**Exercise text**.

★ ★ ★ ★ ★

New Liverpool manager Brendan Rodgers
has a written agreement with Swansea
not to return to his former club to try to sign any of their players for the next 12 months.
But the Welsh club can waive that clause if a deal is deemed to be in the best interests of the club.
Whether Allen stays or goes, Roberts says that the emergence of a player such as Allen, who will also represent Team GB in the London 2012 Olympics, is proof that footballing talent is being nurtured in Wales.
"That's great to see that he's come through the grassroots football in the area, all the way through the centre of excellence at Swansea and they've developed a player of such talent," Roberts added.
"There's great encouragement in seeing the work that's been done in developing young players in the area."
Another boost for football in Wales was unveiled on Wednesday at the Cardiff School of Sport at Cardiff Metropolitan University.
The Welsh Football Medicine Institute based at the Cardiff campus has been accredited as the first Fifa medical centre of excellence in the UK.
"It's the first in the UK, which gives us great status and shows the good work that has been done through the Football Association of Wales, the Welsh Football Trust and Cardiff Met School of Sport," Roberts said.
"Predominantly it's about looking at maybe not so much the elite players that we've got, that are catered very well for in terms of the medical and the physical sciences, so perhaps this is more towards women's football in particular, the Welsh Premier League... and also the grass roots of the game."

★ ★ ★ ★ ★

**Information provided**.
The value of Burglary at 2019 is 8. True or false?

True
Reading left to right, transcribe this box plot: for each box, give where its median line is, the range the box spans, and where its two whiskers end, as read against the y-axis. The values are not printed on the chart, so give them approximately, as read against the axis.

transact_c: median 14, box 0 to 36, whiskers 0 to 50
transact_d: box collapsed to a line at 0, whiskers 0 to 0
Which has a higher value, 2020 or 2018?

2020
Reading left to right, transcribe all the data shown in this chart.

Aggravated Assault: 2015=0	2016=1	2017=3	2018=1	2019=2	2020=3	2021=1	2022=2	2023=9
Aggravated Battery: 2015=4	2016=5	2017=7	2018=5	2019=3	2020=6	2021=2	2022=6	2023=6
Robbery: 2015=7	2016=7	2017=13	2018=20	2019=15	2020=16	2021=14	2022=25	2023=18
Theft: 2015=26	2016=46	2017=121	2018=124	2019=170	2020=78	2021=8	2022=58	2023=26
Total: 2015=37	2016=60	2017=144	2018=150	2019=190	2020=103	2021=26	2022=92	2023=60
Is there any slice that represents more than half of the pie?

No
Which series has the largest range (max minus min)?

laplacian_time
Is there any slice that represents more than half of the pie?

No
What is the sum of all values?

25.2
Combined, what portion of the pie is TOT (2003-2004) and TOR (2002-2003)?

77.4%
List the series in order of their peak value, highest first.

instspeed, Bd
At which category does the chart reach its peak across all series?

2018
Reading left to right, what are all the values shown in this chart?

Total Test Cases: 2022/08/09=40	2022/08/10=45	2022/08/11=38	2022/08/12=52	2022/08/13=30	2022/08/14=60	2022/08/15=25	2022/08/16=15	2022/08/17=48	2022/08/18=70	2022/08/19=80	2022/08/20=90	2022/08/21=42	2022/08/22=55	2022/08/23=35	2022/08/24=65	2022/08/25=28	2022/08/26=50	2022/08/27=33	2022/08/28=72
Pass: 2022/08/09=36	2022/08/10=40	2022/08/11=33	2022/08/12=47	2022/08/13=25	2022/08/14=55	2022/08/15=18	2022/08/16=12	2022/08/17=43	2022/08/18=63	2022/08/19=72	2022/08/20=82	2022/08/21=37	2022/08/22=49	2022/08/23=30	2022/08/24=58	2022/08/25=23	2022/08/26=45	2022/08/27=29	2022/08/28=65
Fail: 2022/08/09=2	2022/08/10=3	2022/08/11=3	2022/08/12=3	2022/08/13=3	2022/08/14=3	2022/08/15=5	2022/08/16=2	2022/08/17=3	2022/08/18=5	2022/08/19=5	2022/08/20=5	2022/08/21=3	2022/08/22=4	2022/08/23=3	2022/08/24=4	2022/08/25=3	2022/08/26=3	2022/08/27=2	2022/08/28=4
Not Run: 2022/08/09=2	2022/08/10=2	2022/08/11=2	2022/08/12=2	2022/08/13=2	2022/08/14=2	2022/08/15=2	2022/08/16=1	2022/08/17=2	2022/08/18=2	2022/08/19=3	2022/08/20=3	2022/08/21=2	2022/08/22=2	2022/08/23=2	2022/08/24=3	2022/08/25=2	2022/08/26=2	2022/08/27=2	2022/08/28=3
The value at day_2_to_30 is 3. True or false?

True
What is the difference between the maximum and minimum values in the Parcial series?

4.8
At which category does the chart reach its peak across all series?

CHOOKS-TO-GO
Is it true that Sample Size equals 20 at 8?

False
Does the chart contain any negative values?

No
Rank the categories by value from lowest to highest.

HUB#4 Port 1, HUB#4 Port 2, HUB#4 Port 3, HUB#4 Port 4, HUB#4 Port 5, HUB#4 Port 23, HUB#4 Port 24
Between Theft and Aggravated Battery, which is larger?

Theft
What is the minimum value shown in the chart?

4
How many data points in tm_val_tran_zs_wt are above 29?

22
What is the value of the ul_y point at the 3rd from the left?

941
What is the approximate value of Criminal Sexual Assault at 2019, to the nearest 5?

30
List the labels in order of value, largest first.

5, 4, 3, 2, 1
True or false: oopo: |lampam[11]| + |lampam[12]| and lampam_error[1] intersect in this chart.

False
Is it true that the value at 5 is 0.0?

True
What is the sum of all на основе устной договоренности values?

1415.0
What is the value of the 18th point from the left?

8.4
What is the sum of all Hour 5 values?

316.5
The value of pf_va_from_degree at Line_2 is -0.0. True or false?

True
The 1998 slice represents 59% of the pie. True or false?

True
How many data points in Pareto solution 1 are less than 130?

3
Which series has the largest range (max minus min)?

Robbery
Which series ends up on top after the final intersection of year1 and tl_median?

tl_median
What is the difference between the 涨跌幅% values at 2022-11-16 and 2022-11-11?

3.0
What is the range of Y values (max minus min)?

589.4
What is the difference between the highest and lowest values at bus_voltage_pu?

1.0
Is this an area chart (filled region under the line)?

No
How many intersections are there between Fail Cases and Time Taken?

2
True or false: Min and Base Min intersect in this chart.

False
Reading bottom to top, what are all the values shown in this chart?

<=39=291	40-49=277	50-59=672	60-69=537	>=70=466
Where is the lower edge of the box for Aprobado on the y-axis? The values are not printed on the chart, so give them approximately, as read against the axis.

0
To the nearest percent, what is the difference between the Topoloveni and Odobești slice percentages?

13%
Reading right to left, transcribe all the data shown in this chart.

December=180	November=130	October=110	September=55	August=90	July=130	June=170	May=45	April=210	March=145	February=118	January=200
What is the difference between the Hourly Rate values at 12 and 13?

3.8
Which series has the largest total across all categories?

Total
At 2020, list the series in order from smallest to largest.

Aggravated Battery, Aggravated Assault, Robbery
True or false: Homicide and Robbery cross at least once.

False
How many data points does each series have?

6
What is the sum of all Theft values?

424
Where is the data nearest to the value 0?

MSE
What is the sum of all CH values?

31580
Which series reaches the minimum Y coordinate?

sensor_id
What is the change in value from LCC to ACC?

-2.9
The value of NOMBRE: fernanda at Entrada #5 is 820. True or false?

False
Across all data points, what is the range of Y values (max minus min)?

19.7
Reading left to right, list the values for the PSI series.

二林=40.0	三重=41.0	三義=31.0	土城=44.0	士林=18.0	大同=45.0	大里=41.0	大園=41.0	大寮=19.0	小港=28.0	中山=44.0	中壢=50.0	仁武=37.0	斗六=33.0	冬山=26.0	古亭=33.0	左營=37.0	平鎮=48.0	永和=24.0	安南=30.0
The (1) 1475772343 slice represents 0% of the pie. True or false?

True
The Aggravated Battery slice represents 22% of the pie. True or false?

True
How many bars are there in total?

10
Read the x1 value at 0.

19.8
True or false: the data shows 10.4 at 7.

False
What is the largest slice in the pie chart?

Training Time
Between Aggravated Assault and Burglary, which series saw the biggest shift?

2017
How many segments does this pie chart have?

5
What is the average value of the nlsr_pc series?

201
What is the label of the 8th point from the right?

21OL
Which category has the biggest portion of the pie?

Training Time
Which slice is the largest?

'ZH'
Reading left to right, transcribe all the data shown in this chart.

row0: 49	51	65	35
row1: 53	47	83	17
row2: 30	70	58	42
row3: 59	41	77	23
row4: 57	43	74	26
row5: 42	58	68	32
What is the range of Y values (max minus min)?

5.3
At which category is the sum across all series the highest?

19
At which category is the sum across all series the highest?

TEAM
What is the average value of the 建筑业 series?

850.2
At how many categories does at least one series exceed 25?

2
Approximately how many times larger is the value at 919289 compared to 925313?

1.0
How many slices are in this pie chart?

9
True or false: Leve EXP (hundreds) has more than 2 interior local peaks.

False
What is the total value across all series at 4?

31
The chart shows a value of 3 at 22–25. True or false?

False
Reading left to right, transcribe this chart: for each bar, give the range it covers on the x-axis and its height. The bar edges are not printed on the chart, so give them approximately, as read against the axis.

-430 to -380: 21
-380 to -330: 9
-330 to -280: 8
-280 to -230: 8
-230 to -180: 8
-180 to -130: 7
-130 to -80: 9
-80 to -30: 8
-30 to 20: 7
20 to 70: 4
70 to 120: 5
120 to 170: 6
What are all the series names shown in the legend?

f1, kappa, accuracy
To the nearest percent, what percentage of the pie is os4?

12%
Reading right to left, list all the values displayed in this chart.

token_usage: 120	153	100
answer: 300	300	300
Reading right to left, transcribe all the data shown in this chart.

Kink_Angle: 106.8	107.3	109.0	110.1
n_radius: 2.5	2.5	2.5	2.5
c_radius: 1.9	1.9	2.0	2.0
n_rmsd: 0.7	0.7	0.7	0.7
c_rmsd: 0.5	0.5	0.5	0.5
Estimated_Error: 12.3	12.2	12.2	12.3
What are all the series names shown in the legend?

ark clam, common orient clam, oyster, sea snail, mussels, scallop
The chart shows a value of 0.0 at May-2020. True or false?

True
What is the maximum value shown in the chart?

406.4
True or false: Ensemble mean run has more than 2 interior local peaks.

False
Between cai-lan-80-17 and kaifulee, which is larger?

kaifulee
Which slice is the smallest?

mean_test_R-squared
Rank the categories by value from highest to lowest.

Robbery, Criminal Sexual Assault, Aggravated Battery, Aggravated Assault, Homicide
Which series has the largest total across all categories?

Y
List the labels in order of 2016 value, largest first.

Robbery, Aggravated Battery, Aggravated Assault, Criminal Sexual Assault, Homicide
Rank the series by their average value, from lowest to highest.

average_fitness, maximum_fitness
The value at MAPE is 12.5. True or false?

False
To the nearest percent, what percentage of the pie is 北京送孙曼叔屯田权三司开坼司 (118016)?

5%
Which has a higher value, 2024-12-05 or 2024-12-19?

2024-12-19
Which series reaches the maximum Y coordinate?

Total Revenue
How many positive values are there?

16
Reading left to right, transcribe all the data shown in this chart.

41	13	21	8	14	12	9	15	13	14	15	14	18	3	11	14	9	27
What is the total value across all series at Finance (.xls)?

★ ★ ★ ★ ★

Please write out everything from "Whether Allen stays" down to "Cardiff Metropolitan University." in the Welsh football passage above, word for word.

Whether Allen stays or goes, Roberts says that the emergence of a player such as Allen, who will also represent Team GB in the London 2012 Olympics, is proof that footballing talent is being nurtured in Wales.
"That's great to see that he's come through the grassroots football in the area, all the way through the centre of excellence at Swansea and they've developed a player of such talent," Roberts added.
"There's great encouragement in seeing the work that's been done in developing young players in the area."
Another boost for football in Wales was unveiled on Wednesday at the Cardiff School of Sport at Cardiff Metropolitan University.